Thursday, 20 January, 2022 - 4:23 pm

Back in the days of answering machines, a friend of ours had a message recorded in the yattiest of yat intonations and it went like this. “Leave a message hon, we out!”

I had a conversation with someone this week who expressed to me that they sometimes dream of the possibility of “checking out.” Not in the suicide sense, G-d forbid, but in the escapism sense. Imagine an existence where we’re neither challenged by the necessity of taking care of physical needs, nor by the desire to engage in earthly pursuits? If only we could be in a realm where it was all spiritual all the time, and we communed with the Divine without any static from our bodily life.

Sefer Yetzirah, one of the earliest works of Kabbala, states, “Im ratz lib’cha, shuv l’echad – If you heart races, return to one.” What is intended with the racing of the heart? The Chasidic masters teach, that it means a strong yearning for undistracted closeness to Hashem, to the extent that one’s individuality is subsumed within the Divine. So, the heart races toward Divinity. This can be a powerfully uplifting experience. It can serve as a catalyst for explosive positive change in one’s life.

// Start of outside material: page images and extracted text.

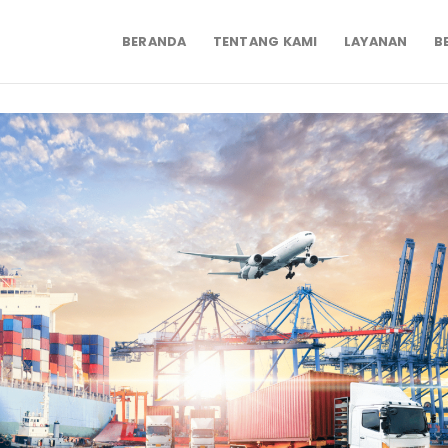
BERANDA
TENTANG KAMI
LAYANAN
B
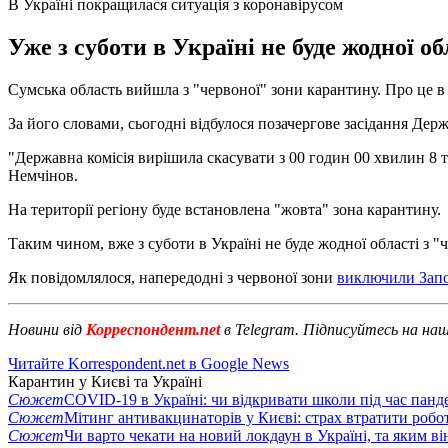
В Україні покращилася ситуація з коронавірусом
Уже з суботи в Україні не буде жодної 
Сумська область вийшла з "червоної" зони карантину. Про це в 
За його словами, сьогодні відбулося позачергове засідання Держ
"Державна комісія вирішила скасувати з 00 годин 00 хвилин 8 
Немчінов.
На території регіону буде встановлена ​​"жовта" зона карантину.
Таким чином, вже з суботи в Україні не буде жодної області з
Як повідомлялося, напередодні з червоної зони
виключили Запор
Новини від
Корреспондент.net
в Telegram. Підписуйтесь на на
Читайте Korrespondent.net в Google News
Карантин у Києві та Україні
Сюжет
COVID-19 в Україні: чи відкривати школи під час панде
Сюжет
Мітинг антивакцинаторів у Києві: страх втратити робо
Сюжет
Чи варто чекати на новий локдаун в Україні, та яким ві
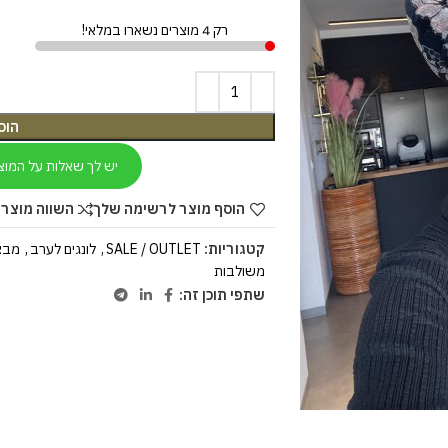
רק 4 מוצרים נשארו במלאי!
הוס
יש לך שאלות על המוצ
הוסף מוצר לרשימה שלך
השווה מוצר 
קטגוריות:
SALE / OUTLET
,
לונגים לערב
,
מבצעי
משולבות
שתפי תוכן זה:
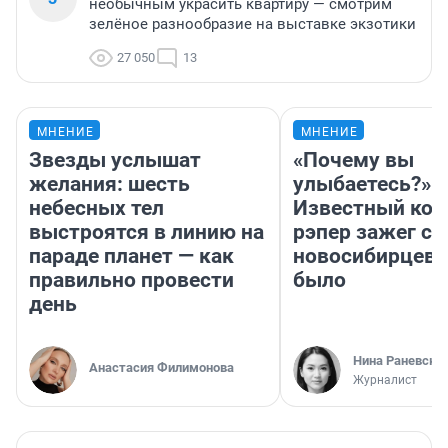
необычным украсить квартиру — смотрим
зелёное разнообразие на выставке экзотики
27 050
13
МНЕНИЕ
МНЕНИЕ
Звезды услышат
«Почему вы
желания: шесть
улыбаетесь?»
небесных тел
Известный кор
выстроятся в линию на
рэпер зажег с 
параде планет — как
новосибирцев: 
правильно провести
было
день
Нина Раневска
Анастасия Филимонова
Журналист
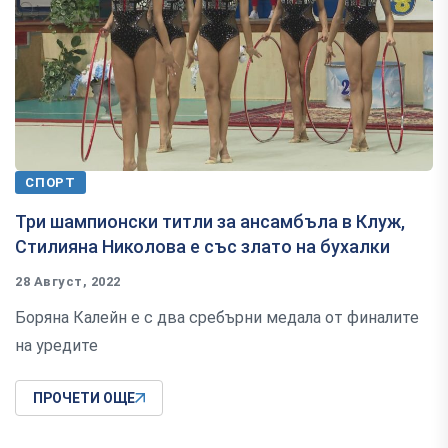
СПОРТ
Три шампионски титли за ансамбъла в Клуж,
Стилияна Николова е със злато на бухалки
28 Август, 2022
Боряна Калейн е с два сребърни медала от финалите
на уредите
ПРОЧЕТИ ОЩЕ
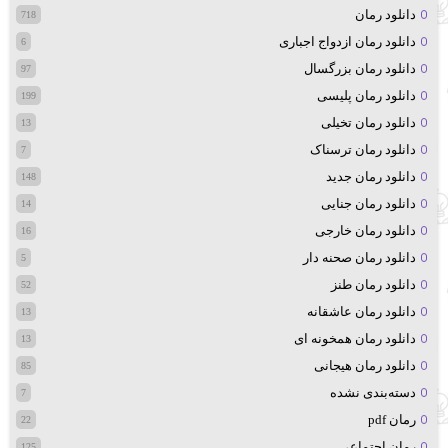
دانلود رمان
718
دانلود رمان ازدواج اجباری
6
دانلود رمان بزرگسال
97
دانلود رمان پلیسی
199
دانلود رمان تخیلی
13
دانلود رمان ترسناک
7
دانلود رمان جدید
148
دانلود رمان جنایی
14
دانلود رمان خارجی
16
دانلود رمان صحنه دار
5
دانلود رمان طنز
52
دانلود رمان عاشقانه
13
دانلود رمان همخونه ای
13
دانلود رمان هیجانی
85
دسته‌بندی نشده
7
رمان pdf
22
رمان اجتماعی
125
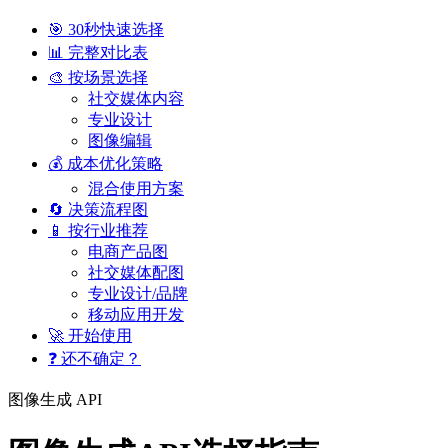
🎯 30秒快速选择
📊 完整对比表
🎨 按场景选择
社交媒体内容
专业设计
图像编辑
💰 成本优化策略
混合使用方案
🔄 决策流程图
📱 按行业推荐
电商产品图
社交媒体配图
专业设计/品牌
移动应用开发
🚀 开始使用
❓ 还不确定？
图像生成 API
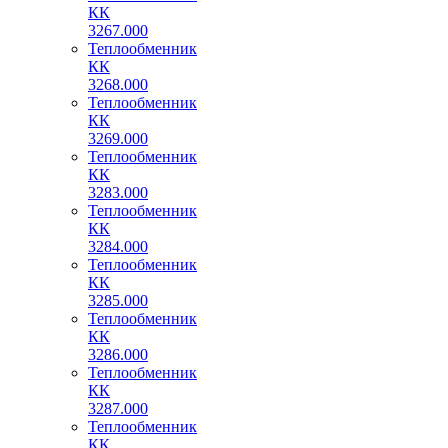
КК
3267.000
Теплообменник
КК
3268.000
Теплообменник
КК
3269.000
Теплообменник
КК
3283.000
Теплообменник
КК
3284.000
Теплообменник
КК
3285.000
Теплообменник
КК
3286.000
Теплообменник
КК
3287.000
Теплообменник
КК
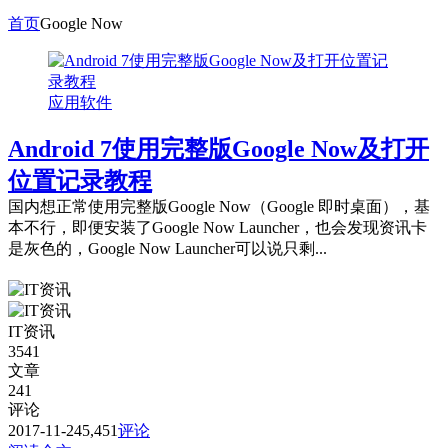
首页
Google Now
应用软件
Android 7使用完整版Google Now及打开
位置记录教程
国内想正常使用完整版Google Now（Google 即时桌面），基
本不行，即便安装了Google Now Launcher，也会发现资讯卡
是灰色的，Google Now Launcher可以说只剩...
IT资讯
3541
文章
241
评论
2017-11-24
5,451
评论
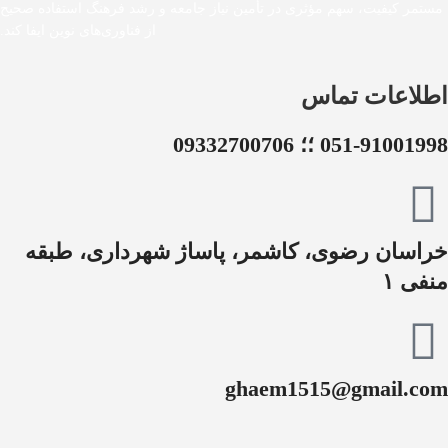
مستمر کیفیت، سهم مؤثری در تأمین نیاز جامعه و رشد فرهنگ استفاده صحیح
از فناوری‌های نوین ایفا کند.
اطلاعات تماس
051-91001998 ؛؛ 09332700706
خراسان رضوی، کاشمر، پاساژ شهرداری، طبقه
منفی ۱
ghaem1515@gmail.com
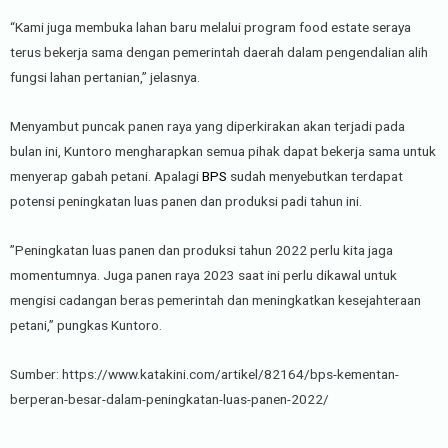
“Kami juga membuka lahan baru melalui program food estate seraya
terus bekerja sama dengan pemerintah daerah dalam pengendalian alih
fungsi lahan pertanian,” jelasnya.
Menyambut puncak panen raya yang diperkirakan akan terjadi pada
bulan ini, Kuntoro mengharapkan semua pihak dapat bekerja sama untuk
menyerap gabah petani. Apalagi
BPS
sudah menyebutkan terdapat
potensi peningkatan luas panen dan produksi padi tahun ini.
”Peningkatan luas panen dan produksi tahun 2022 perlu kita jaga
momentumnya. Juga panen raya 2023 saat ini perlu dikawal untuk
mengisi cadangan beras pemerintah dan meningkatkan kesejahteraan
petani,” pungkas Kuntoro.
Sumber: https://www.katakini.com/artikel/82164/bps-kementan-
berperan-besar-dalam-peningkatan-luas-panen-2022/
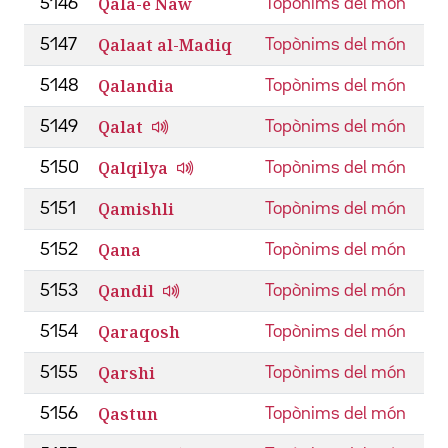
Qala-e Naw
5146
Topònims del món
Qalaat al-Madiq
5147
Topònims del món
Qalandia
5148
Topònims del món
Qalat
5149
Topònims del món
Qalqilya
5150
Topònims del món
Qamishli
5151
Topònims del món
Qana
5152
Topònims del món
Qandil
5153
Topònims del món
Qaraqosh
5154
Topònims del món
Qarshi
5155
Topònims del món
Qastun
5156
Topònims del món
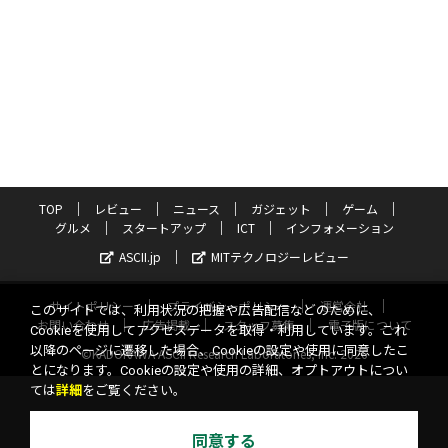
TOP
レビュー
ニュース
ガジェット
ゲーム
グルメ
スタートアップ
ICT
インフォメーション
ASCII.jp
MITテクノロジーレビュー
サイトポリシー
プライバシーポリシー
運営会社
このサイトでは、利用状況の把握や広告配信などのために、
お問い合わせ
広告掲載
スタッフ募集
電子版について
Cookieを使用してアクセスデータを取得・利用しています。これ
以降のページに遷移した場合、Cookieの設定や使用に同意したこ
©KADOKAWA ASCII Research Laboratories, Inc. 2026
とになります。Cookieの設定や使用の詳細、オプトアウトについ
ては
詳細
をご覧ください。
同意する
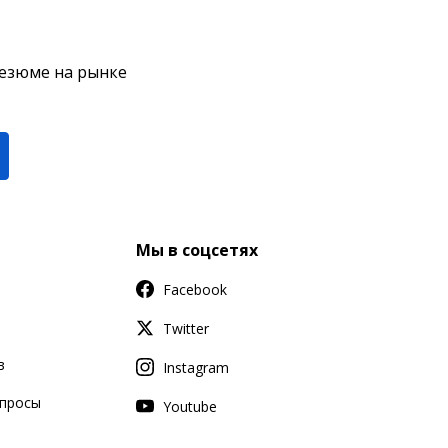
резюме на рынке
Мы в соцсетях
Facebook
Twitter
в
Instagram
апросы
Youtube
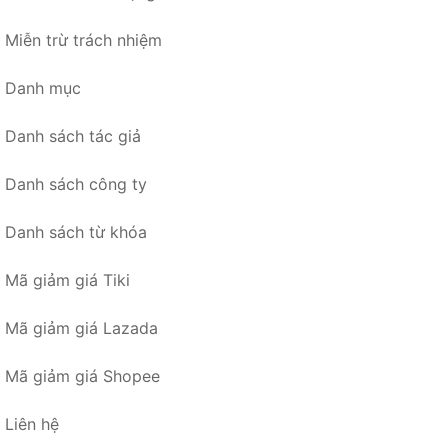
Miễn trừ trách nhiệm
Danh mục
Danh sách tác giả
Danh sách công ty
Danh sách từ khóa
Mã giảm giá Tiki
Mã giảm giá Lazada
Mã giảm giá Shopee
Liên hệ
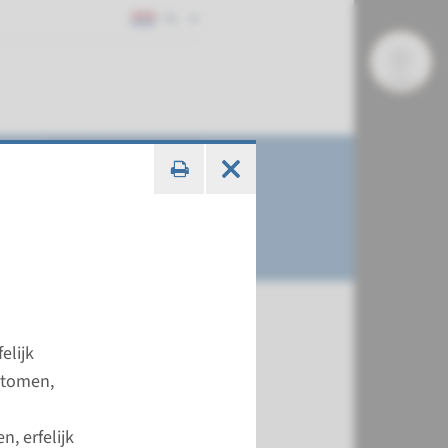
NL
elijk
ytomen,
, erfelijk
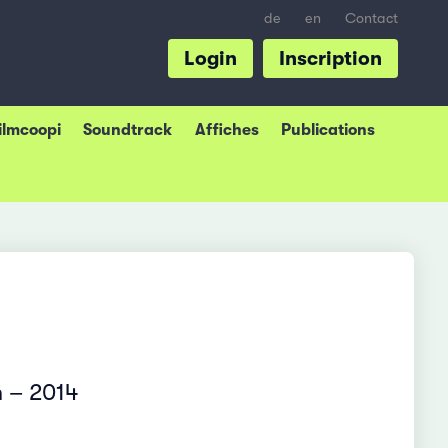
de
en
Contact
Login
Inscription
Filmcoopi
Soundtrack
Affiches
Publications
n – 2014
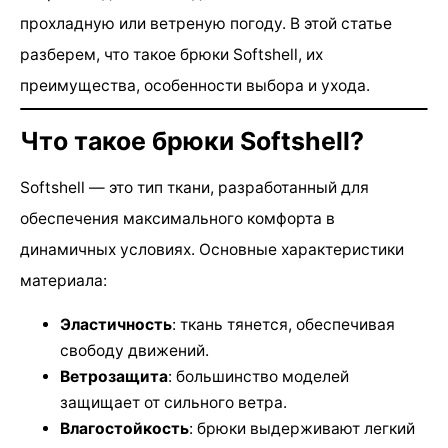
прохладную или ветреную погоду. В этой статье
разберем, что такое брюки Softshell, их
преимущества, особенности выбора и ухода.
Что такое брюки Softshell?
Softshell — это тип ткани, разработанный для
обеспечения максимального комфорта в
динамичных условиях. Основные характеристики
материала:
Эластичность
: ткань тянется, обеспечивая
свободу движений.
Ветрозащита
: большинство моделей
защищает от сильного ветра.
Влагостойкость
: брюки выдерживают легкий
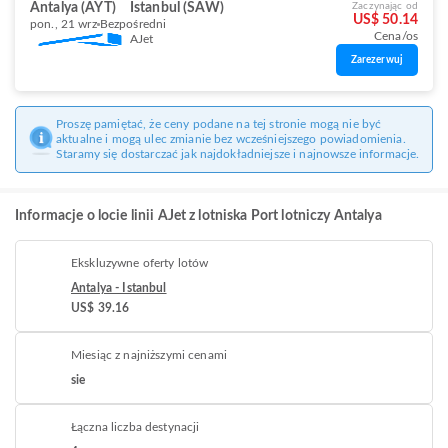
Antalya (AYT)
Istanbul (SAW)
Zaczynając od
US$ 50.14
pon., 21 wrz
Bezpośredni
Cena/os
AJet
Zarezerwuj
Proszę pamiętać, że ceny podane na tej stronie mogą nie być
aktualne i mogą ulec zmianie bez wcześniejszego powiadomienia.
Staramy się dostarczać jak najdokładniejsze i najnowsze informacje.
Informacje o locie linii AJet z lotniska Port lotniczy Antalya
Ekskluzywne oferty lotów
Antalya - Istanbul
US$ 39.16
Miesiąc z najniższymi cenami
sie
Łączna liczba destynacji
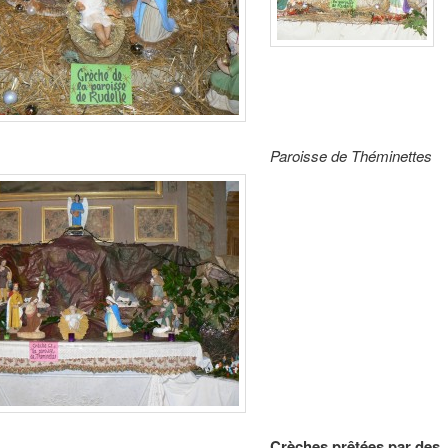
Paroisse de Théminettes
Crèches prêtées par des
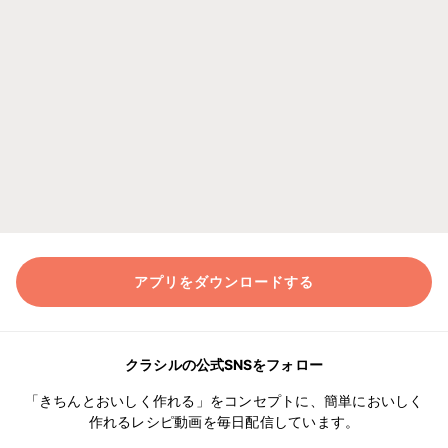
アプリをダウンロードする
クラシルの公式SNSをフォロー
「きちんとおいしく作れる」をコンセプトに、簡単においしく
作れるレシピ動画を毎日配信しています。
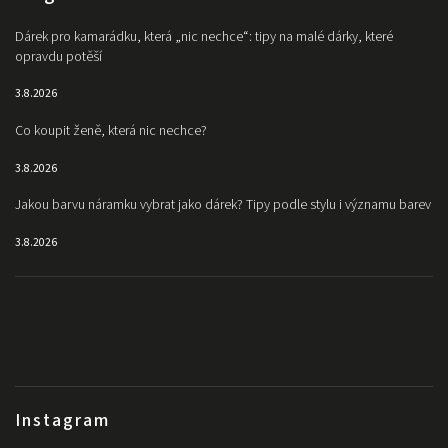
Dárek pro kamarádku, která „nic nechce“: tipy na malé dárky, které
opravdu potěší
3.8.2026
Co koupit ženě, která nic nechce?
3.8.2026
Jakou barvu náramku vybrat jako dárek? Tipy podle stylu i významu barev
3.8.2026
Instagram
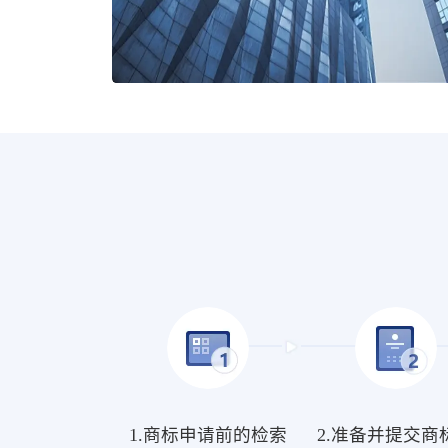
1.商标申请前的检索
2.准备并提交商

This can also be very dangerous. A person can so savor the experience of the closeness, that they lose the desire for physical life. After tasting the sweetness and seeing the light, why would anyone want to have to deal with rush hour traffic, bills, smartphone notifications, workplace politics, any politics for that matter, the pandemic, family tensions, and much more? At that point the attitude becomes, “Leave a message hon, we out!”

The solution, declares Sefer Yetzirah, is “Shuv L’echad – Return to One.” When we recall that Hashem entrusted us with the mission of revealing His Oneness in all of creation, this spurs us to return and bounce back from the racing of the heart, to a regular everyday life of doing what Hashem wants of us. When every encounter is shaped by the drive to fulfill our Divine mission, what was previously ho-hum and mundane, can suddenly be perceived in dizzying techno-color terms. Ultimately, we discover, that the greatest heights, far beyond where we went with our racing heart, can only be reached in this lowest and most corporeal plane of existence.

So now, the new recording on the answering machine is, “Leave a message hon, we in!”